Die Debatte sollte die Bandbreite der Meinungen in den Fraktionen deutlich machen. Inhaltliche Vorgaben der Fraktionsführung gab es dabei nicht. Kanzler Schröder sowie Abgeordnete aller Fraktionen unterstrichen die Schwierigkeit der Abwägung zwischen medizinischen Möglichkeiten und ethischen Grenzen der Gentechnik. Wichtigster Wert sei die Menschenwürde. Über eine Neuregelung in der Gentechnik will die Regierung erst nach der Wahl 2002 entscheiden. Die Abgeordneten sollen ohne Fraktionszwang abstimmen, da das Thema als Gewissensfrage angesehen wird.

Schröder, der als einziges Regierungsmitglied in der Bundestags-Debatte sprach, hob erneut die wirtschaftlichen und medizinischen Chancen der Gentechnik hervor. "Die Ethik des Heilens und des Helfens verdient ebenso Respekt wie die Achtung vor der Schöpfung", sagte er. Erstmals nahm er klar Stellung zu den besonders umstrittenen Punkten Präimplantationsdiagnostik (PID) und Embryonenforschung und stellte sich damit deutlicher als bisher gegen Justizministerium und Bundespräsident Johannes Rau.

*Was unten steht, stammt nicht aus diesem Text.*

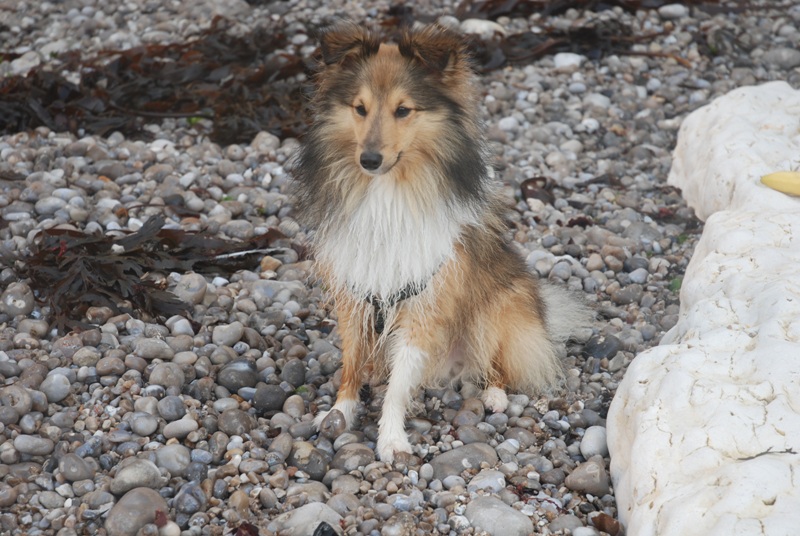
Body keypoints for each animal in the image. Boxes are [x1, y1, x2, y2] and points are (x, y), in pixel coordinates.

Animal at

Eine Methode, die bereits bei Embryos im Mutterleib angewandt werde, sei auch auf Embryos vor dem Einsetzen in die Mutterleib übertragbar. "Es handelt sich nicht um einen Eingriff in die Erbsubstanz oder die Schaffung eines genetisch veränderten Menschen." Die Anwendung der Tests müsse aber eingegrenzt werden.

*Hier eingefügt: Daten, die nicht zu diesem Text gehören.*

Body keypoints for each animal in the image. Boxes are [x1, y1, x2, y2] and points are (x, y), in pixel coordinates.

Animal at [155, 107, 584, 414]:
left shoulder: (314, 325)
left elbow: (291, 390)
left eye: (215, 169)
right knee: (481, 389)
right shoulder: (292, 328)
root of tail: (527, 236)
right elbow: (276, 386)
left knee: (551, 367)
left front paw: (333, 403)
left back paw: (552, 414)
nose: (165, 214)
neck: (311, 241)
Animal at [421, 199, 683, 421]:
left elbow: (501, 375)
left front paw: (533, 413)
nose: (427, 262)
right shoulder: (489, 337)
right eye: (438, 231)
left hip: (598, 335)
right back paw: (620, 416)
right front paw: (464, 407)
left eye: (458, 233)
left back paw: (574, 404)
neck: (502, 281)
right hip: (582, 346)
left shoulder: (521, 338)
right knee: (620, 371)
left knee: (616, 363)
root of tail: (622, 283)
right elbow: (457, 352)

Bei der PID werden künstlich erzeugte Embryos vor dem Einsetzen in die Gebärmutter auf genetische Defekte untersucht und können dann aussortiert werden. Auch bei normalen Schwangerschaften kann bereits das Erbmaterial der Embryos untersucht werden. Eine Abtreibung ist danach straffrei möglich.

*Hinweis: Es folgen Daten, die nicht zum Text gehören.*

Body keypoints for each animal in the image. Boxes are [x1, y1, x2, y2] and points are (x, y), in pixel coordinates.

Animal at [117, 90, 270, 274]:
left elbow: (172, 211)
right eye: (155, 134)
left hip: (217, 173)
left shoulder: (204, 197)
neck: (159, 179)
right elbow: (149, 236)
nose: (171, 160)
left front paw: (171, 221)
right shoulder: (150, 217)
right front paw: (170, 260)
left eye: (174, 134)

Schröder sprach sich dagegen aus, Embryos für den Zweck der Forschung herzustellen. Das Embryonenschutzgesetz, das dies verbietet, werde nicht verändert. Es stelle sich aber die Frage, wie man mit den Embryos verfahre, die für Schwangerschaften hergestellt, aber nicht verwendet wurden. In Deutschland gebe es etwa 100 solcher befruchteter Einzellen. Man müsse abwägen, ob diese überzähligen Eizellen weggeworfen werden sollten oder ob sie nicht doch für die Forschung verwendet werden dürften. Unter Forschern ist umstritten, ob mit Embryozellen die Entwicklung neuer Therapiemöglichkeiten erleichtert wird.

Unions-Fraktionschef Merz (CDU) stellte sich gegen den Kanzler und sagte, das Schutzrecht der befruchteten Eizelle dürfe von Ansprüchen der Eltern nicht gemindert werden: "Es gibt in unserer Rechtsordnung keinen Anspruch auf die Geburt eines gesunden Kindes." Die Gentechnik-Expertin der Grünen und frühere Gesundheitsministerin, Andrea Fischer, warnte davor, mit der PID die Tür für umfassendere genetische Vorbestimmungen zu öffnen. Ähnlich äußerte sich der SPD-Gesundheitsexperte Wolfgang Wodarg. Der Grünen-Rechtsexperte Volker Beck sagte: "Das schutzwürdige menschliche Leben beginnt mit der Verschmelzung von Eizelle und Samen." Der CDU-Politiker Hintze sprach sich jedoch für PID und Embroynenforschung aus. "Man kann die befruchtete Eizelle nicht mit dem Menschen gleichsetzen", sagte er. "Als Christen sollten wir Menschen retten, nicht Prinzipien." Auch CDU-Chefin Angela Merkel wandte sich gegen ein deutliches Nein zur PID. Mit Blick auf Merz sagte sie, zwar gebe es kein Recht auf ein gesundes Kind, wohl aber die Hoffnung darauf. Sie forderte die Forschungsinstitutionen auf, mit dem Import von Embryo-Zellen zu warten, bis der Bundestag eine Entscheidung getroffen habe.

Die Vorsitzende der Ethik-Kommission, Margot von Renesse (SPD), warnte davor, die Wissenschaft zu dämonisieren und sprach sich ebenso wie FDP-Chef Wolfgang Gerhardt für PID aus. Die Grünen-Politikerin Rita Griesshaber sagte, wer die PID verbiete, müsse eigentlich auch Verhütungsmittel verbieten.

Zurückhaltend äußerte sich SPD-Fraktionschef Peter Struck. Er warnte davor, nur die Interessen der Wissenschaft zu berücksichtigen. Andererseits werde man angesichts eines globalisierten Forschungsmarktes Schwierigkeiten haben, aus Deutschland eine "Insel der Restriktiven" zu machen.